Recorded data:
# # #
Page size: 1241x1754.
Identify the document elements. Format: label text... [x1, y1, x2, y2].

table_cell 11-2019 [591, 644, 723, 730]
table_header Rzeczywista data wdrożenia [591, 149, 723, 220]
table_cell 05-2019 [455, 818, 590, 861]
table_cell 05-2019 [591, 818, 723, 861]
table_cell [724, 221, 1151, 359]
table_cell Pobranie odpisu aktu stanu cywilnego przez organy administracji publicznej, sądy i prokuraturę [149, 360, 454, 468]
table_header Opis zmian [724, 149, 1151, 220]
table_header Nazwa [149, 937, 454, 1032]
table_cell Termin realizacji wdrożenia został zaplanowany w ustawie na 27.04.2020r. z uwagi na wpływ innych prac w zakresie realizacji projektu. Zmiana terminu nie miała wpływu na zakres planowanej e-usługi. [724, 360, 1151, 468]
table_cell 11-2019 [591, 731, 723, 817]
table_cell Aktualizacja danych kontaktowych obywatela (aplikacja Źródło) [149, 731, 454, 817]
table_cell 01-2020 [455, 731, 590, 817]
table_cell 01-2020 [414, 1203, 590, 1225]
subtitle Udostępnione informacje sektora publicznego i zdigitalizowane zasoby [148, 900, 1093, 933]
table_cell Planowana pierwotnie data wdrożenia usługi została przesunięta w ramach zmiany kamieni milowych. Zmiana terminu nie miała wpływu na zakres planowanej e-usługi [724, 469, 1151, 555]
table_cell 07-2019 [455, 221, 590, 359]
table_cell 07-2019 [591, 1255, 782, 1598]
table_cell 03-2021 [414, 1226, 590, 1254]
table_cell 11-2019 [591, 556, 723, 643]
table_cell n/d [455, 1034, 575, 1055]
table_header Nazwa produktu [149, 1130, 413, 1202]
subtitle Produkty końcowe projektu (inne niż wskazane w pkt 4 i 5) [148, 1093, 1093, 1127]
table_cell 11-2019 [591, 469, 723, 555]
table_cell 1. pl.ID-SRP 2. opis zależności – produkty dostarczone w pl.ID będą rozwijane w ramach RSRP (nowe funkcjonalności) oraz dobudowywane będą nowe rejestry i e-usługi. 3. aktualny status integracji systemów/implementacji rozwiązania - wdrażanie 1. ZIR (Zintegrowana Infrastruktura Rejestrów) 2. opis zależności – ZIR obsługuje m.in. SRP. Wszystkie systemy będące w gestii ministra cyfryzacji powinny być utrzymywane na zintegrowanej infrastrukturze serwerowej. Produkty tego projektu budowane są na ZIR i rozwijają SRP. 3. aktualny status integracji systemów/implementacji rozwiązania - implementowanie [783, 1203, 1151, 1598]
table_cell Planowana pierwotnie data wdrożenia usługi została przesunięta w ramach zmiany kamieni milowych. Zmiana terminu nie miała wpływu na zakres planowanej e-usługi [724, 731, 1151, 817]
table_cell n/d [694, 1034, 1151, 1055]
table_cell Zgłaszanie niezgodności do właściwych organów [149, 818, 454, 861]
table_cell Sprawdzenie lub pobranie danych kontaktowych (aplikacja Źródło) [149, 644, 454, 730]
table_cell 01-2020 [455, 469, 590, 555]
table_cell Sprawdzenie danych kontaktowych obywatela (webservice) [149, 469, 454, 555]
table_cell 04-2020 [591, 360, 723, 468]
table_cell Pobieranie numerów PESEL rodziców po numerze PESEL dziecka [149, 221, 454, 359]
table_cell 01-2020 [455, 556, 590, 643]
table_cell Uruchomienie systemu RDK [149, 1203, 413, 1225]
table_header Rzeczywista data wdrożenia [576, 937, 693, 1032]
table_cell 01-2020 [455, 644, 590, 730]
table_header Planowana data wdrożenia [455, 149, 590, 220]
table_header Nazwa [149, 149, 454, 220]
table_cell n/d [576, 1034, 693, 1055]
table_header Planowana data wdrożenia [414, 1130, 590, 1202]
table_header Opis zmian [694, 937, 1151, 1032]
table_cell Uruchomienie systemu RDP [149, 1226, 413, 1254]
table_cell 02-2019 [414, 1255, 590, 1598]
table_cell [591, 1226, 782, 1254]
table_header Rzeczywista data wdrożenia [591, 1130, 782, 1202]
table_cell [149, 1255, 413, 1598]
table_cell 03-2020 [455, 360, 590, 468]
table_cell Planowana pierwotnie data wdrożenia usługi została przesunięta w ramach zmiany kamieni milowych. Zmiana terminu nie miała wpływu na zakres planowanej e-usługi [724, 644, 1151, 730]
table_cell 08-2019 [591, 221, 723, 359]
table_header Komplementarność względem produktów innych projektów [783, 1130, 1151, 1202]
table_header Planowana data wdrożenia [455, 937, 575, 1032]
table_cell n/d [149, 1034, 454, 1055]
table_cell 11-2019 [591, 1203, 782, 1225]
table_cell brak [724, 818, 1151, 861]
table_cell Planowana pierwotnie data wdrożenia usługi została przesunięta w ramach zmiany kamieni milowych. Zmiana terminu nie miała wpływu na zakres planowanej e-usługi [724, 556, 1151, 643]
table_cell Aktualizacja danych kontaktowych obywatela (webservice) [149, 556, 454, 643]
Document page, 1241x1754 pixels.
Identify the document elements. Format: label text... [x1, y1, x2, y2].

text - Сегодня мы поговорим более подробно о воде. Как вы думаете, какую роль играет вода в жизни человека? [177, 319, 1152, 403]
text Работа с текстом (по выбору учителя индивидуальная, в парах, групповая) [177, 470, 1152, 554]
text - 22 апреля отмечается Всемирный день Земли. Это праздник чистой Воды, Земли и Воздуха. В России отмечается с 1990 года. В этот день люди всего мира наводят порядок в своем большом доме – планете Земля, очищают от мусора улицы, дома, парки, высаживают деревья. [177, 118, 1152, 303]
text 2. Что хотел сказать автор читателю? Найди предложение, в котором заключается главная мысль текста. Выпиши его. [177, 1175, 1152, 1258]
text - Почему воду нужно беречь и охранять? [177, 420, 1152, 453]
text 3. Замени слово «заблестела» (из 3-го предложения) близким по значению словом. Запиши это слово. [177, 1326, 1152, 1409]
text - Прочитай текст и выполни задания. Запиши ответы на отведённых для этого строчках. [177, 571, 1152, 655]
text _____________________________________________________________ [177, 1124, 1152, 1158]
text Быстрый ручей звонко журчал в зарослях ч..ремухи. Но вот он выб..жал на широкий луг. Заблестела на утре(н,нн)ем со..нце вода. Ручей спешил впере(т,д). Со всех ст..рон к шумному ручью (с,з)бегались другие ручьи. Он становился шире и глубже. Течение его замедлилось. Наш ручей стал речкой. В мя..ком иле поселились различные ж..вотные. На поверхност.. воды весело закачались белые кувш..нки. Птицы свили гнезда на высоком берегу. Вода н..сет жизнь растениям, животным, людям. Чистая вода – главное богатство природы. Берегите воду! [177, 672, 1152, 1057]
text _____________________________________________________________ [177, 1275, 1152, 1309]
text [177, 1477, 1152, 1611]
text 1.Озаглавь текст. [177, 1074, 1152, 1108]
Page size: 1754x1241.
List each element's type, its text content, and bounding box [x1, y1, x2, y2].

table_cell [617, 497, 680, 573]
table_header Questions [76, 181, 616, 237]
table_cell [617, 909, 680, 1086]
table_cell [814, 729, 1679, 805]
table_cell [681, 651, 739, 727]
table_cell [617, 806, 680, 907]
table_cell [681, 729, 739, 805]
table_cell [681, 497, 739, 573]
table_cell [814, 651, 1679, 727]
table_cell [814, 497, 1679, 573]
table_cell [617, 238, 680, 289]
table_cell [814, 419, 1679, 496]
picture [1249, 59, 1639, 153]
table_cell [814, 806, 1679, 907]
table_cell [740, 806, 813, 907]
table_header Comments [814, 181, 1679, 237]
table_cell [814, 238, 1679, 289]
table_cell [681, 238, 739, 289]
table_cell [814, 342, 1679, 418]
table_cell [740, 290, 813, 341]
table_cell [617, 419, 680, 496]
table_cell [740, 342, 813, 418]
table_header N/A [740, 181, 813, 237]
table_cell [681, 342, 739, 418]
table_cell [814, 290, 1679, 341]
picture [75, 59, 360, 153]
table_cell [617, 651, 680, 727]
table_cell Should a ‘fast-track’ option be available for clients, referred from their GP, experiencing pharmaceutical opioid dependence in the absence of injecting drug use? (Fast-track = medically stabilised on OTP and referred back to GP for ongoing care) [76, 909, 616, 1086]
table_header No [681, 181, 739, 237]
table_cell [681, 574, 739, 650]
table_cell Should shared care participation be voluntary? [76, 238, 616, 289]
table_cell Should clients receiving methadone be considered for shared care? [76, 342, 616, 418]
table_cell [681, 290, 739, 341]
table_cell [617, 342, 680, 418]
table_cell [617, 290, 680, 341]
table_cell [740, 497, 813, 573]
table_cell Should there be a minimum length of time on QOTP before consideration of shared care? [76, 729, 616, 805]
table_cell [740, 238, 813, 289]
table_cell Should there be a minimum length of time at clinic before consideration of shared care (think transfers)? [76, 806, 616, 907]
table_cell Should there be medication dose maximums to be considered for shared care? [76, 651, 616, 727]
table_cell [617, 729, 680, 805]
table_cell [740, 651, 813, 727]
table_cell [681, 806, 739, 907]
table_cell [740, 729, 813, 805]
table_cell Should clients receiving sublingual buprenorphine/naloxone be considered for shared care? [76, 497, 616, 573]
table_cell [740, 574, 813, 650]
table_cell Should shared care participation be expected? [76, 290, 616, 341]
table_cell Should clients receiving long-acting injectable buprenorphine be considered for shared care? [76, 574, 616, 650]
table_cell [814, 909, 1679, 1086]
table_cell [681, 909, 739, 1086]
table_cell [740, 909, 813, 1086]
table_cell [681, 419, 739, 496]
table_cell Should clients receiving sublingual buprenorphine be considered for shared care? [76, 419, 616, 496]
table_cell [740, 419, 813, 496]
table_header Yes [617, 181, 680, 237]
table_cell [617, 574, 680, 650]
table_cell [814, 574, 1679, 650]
# # #
§ **Job item**
Counting only lines that contain "systemu", what is the total for the entries above? Give the number alone.

§ **Response to this exercise**
2